Log-book.- Sol, líbrame de la gravedad. Limpia mi sangre de esos humores espesos que, desde luego, me protegen del desgaste y de la imprevisión, pero que destruyen el impulso de mi juventud y apagan mi alegría de vivir. Cuando contemplo en un espejo mi rostro pesado y triste de hiperbóreo, comprendo que los dos sentidos de la palabra gracia-el que se aplica al bailarín y el que concierne al santo- pueden juntarse bajo un determinado cielo del Pacífico. Enséñame la ironía. Haz que aprenda la ligereza, la aceptación sonriente de los dones inmediatos de este día, sin cálculo, sin gratitud, sin miedo.

Sol, hazme semejante a Viernes. Dame el rostro de Viernes, hecho para la risa, esculpido enteramente para la risa. Esa frente muy amplia, que parece huir hacia atrás, coronada por una guirnalda de bucles negros. Ese ojo constante iluminado por la burla, penetrante por la ironía, aguzado por la tontería de todo lo que ve. Esa boca sinuosa con las comisuras alzadas, ansiosa y animal. Ese balanceo de la cabeza sobre los hombros para reír mejor, para mejor dotar de risibilidad a todas las cosas que hay en el mundo, para mejor denunciar y desenredar esos dos modos de huir: la idiotez y la maldad…

Pero si mi compañero eolio me atrae así hacia él, ¿no es acaso para que me vuelva hacia ti? Sol, ¿estás contento de mí? Mírame. ¿Mi metamorfosis se realiza suficientemente en el sentido de tu llama? Mi barba, cuyos pelos vegetaban en dirección a la tierra, como otras tantas raíces geotrópicas, ha desaparecido. En contraposición, mi cabellera riza sus bucles ardientes como una hoguera que tiende hacia el cielo.

Soy una flecha dirigida hacia tu foco, un péndulo, cuyo perfil perpendicular define tu soberanía sobre la tierra, el estilete del cuadrante solar sobre el que una agujita de sombra inscribe tu marcha.

Soy tu testimonio, de pie sobre esta tierra, como una espada templada en tu fuego.
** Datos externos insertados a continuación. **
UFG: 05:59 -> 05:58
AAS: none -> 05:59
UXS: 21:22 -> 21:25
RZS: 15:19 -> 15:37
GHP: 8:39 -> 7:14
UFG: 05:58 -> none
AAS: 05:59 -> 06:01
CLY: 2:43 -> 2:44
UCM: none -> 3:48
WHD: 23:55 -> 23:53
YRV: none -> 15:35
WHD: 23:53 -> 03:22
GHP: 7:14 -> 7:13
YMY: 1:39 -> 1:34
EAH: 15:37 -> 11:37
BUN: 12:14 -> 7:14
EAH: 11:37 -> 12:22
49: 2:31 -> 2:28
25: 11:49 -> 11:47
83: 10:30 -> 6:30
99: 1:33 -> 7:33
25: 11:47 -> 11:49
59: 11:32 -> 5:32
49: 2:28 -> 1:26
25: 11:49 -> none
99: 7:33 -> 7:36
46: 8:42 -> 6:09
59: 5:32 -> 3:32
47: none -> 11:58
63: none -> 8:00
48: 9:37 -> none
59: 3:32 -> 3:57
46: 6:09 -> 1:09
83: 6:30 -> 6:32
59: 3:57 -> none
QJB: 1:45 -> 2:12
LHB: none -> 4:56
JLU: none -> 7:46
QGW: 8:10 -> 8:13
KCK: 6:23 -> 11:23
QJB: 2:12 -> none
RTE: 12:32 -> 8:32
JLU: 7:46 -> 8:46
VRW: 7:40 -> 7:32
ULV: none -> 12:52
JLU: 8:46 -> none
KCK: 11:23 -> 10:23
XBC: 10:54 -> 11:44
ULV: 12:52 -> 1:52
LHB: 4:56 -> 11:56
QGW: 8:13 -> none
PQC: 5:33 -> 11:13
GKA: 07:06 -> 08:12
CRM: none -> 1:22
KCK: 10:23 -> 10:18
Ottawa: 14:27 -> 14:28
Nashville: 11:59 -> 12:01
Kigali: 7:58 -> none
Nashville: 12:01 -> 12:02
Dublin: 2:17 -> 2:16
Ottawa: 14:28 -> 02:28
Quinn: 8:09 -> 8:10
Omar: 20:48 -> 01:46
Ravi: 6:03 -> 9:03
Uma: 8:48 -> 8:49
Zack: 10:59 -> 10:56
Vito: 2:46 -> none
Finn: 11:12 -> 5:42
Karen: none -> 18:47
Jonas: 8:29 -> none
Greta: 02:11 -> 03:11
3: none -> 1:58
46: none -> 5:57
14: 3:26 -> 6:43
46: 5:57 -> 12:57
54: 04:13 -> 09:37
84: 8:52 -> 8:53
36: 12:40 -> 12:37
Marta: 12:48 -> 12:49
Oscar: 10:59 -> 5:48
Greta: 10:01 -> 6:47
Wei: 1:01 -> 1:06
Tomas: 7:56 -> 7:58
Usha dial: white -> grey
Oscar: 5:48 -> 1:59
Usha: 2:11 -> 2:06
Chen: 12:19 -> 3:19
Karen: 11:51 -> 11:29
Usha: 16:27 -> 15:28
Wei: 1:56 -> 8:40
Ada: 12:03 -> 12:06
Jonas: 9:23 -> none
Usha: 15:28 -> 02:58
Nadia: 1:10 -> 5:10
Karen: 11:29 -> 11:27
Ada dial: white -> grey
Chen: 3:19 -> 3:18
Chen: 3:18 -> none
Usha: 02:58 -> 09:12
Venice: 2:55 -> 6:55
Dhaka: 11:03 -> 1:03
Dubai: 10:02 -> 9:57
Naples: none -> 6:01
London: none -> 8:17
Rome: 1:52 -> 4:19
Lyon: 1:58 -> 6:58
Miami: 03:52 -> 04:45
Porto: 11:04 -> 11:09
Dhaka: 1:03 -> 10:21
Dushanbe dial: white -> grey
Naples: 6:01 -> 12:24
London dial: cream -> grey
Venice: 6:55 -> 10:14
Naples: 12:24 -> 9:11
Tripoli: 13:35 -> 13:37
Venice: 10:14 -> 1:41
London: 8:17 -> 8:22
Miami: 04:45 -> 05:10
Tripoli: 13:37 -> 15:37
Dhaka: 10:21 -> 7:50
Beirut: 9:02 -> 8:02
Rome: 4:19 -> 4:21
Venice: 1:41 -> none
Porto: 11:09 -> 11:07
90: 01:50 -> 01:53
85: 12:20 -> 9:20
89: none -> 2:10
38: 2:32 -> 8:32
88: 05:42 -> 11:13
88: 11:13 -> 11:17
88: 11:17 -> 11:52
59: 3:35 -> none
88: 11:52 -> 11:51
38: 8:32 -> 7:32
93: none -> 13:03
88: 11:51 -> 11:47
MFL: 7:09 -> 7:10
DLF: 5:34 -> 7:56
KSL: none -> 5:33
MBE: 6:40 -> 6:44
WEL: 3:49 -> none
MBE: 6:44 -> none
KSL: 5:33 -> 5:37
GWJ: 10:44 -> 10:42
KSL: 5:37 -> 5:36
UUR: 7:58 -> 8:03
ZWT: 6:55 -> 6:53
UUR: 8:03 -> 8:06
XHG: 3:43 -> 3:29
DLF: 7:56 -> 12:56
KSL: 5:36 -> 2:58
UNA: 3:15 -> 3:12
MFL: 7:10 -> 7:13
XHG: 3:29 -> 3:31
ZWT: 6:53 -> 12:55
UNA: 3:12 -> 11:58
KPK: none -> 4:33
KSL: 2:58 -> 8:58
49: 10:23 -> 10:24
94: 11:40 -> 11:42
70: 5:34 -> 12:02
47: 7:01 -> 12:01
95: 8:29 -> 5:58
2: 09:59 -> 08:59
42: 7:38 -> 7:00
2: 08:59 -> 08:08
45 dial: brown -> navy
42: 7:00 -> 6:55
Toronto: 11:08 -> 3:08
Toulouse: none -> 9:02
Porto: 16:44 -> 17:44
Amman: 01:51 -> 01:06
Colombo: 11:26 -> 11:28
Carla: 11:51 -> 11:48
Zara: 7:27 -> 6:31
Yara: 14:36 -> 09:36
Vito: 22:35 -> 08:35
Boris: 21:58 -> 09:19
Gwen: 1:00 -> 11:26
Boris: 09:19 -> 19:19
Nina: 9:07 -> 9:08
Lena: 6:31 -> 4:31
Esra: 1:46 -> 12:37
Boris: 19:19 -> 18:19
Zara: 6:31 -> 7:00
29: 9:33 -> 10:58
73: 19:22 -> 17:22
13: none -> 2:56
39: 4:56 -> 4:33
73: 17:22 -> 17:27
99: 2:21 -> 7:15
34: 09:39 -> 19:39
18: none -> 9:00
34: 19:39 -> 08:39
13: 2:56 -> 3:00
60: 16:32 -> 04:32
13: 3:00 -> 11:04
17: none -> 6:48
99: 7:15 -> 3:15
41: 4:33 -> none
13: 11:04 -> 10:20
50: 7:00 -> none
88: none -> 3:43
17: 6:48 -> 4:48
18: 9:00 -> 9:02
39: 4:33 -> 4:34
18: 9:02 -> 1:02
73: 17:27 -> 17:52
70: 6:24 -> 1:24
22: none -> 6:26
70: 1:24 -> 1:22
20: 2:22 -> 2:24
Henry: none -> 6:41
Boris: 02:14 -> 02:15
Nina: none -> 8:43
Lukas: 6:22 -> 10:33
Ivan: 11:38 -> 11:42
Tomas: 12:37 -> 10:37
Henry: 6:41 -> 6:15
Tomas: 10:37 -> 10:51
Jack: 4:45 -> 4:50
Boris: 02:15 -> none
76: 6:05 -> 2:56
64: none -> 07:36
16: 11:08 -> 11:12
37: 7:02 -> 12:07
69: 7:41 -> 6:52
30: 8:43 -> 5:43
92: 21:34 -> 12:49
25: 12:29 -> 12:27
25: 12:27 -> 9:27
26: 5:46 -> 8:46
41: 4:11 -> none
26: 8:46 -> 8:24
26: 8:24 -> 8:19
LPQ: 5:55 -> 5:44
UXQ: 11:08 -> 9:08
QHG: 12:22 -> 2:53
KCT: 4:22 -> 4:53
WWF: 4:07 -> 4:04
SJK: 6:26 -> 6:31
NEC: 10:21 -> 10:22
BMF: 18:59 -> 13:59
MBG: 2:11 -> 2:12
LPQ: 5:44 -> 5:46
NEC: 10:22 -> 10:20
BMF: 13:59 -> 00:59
Log-book.- Lo que más ha cambiado en mi vida es el transcurso del tiempo, su rapidez e incluso su orientación. Antaño cada jornada, cada hora, cada minuto estaba de algún modo inclinado hacia la jornada, la hora o el minuto siguiente y todas juntas eran aspiradas por el esbozo del momento cuya inexistencia provisional creaba como un vacuum. De este modo el tiempo pasaba de prisa y útilmente tanto más de prisa cuanto más útilmente era utilizado, y a sus espaldas dejaba un amasijo de monumentos y desperdicios que se llamaba mi historia. Quizás aquella crónica en la que yo estaba embarcado habría terminado, tras miles de peripecias, por «girar» y regresar a su origen. Pero esa circularidad del tiempo seguía siendo el secreto de los dioses y mi corta vida era para mí un segmento rectilíneo cuyos dos extremos apuntaban absurdamente hacia el infinito, del mismo modo que nada en un jardín de pocas áreas revela la esfericidad de la tierra. Sin embargo, algunos indicios nos enseñan que existen claves para la eternidad: el almanaque, por ejemplo, cuyas estaciones son un eterno retorno a escala humana, e incluso el modesto paso circular de las horas.

Pero para mí, a partir de ahora, el ciclo se ha comprimido hasta el punto de que se confunde con el instante. El movimiento circular se ha hecho tan rápido que no se distingue de la inmovilidad. Se diría, como consecuencia, que mis jornadas se han enderezado. Ya no corren las unas tras las otras. Se mantienen de pie, verticales, y se afirman con orgullo en su valor intrínseco. Y como no están diferenciadas por las etapas sucesivas de un plan en vías de ejecución, se parecen de tal modo que se superponen exactamente en mi memoria y me parece que revivo, sin cesar, la misma jornada. Desde que la explosión destruyó el mástil-calendario no he sentido ninguna necesidad de medir mi tiempo. El recuerdo de aquel memorable accidente y de todo lo que lo preparó se mantiene en mi espíritu con una vivacidad y una frescura inalterables, prueba suplementaria de que el tiempo quedó fijado en el mismo momento en que la clepsidra voló por los aires en mil pedazos. Desde ese momento, ¿acaso no estamos Viernes y yo instalados en la eternidad?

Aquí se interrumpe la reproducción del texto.